Traditionally, the name Mary has been one of the most common names in Ireland, after the mother of Jesus; much revered by Catholics, especially at Christmas time. Ireland has various traditions related to the name Mary, such as the candle in the window, which should always be lit and extinguished by a girl called Mary. It was also considered lucky to receive a visit from a woman named Mary in January when Christmas decorations were taken down.

Laden Christmas Table

Christmas dinner is one of the most important events in the festive calendar in Ireland. This was traditionally served on the large kitchen table, and after the family had partaken of the feast the table was cleaned and offerings of bread and milk were symbolically placed on the table, along with a candle, to represent hospitality for Joseph and Mary, or any travellers requiring sustenance.

Little Christmas

Traditionally, in Ireland, it was considered to bring bad luck if Christmas decorations were removed and put away before 6th January – know as ‘Little Christmas’.

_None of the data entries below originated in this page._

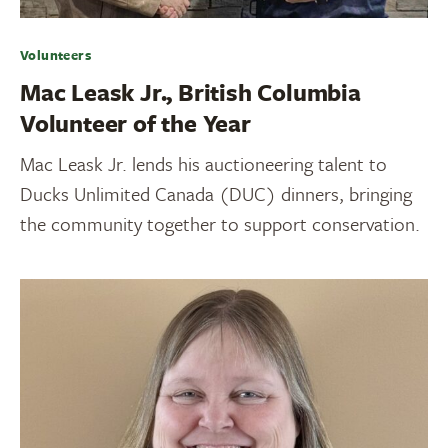
Volunteers
Mac Leask Jr., British Columbia
Volunteer of the Year
Mac Leask Jr. lends his auctioneering talent to
Ducks Unlimited Canada (DUC) dinners, bringing
the community together to support conservation.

Christmas Decorations – Irish Style

The Christmas tradition of hanging a holly wreath on the front door originated in Ireland. The plant was in plentiful supply during the season and even the poorest families could adorn their home with such a decoration. Holly was also believed to have magical healing powers and protect the inhabitants of a home from bad luck.

Modern Traditions

St. Stephen’s Day (December 26) is often the day on which sporting events such as football matches and horse racing events are held. It was also the day on which the famous Wren Procession took place, when children would dress up and parade through the streets.

Nowadays, you’re more likely to find youngsters playing Rainbow Riches online or other similar games during their free time.

So whatever you get up to this festive season, make sure you have the best Christmas ever – with those most important to you!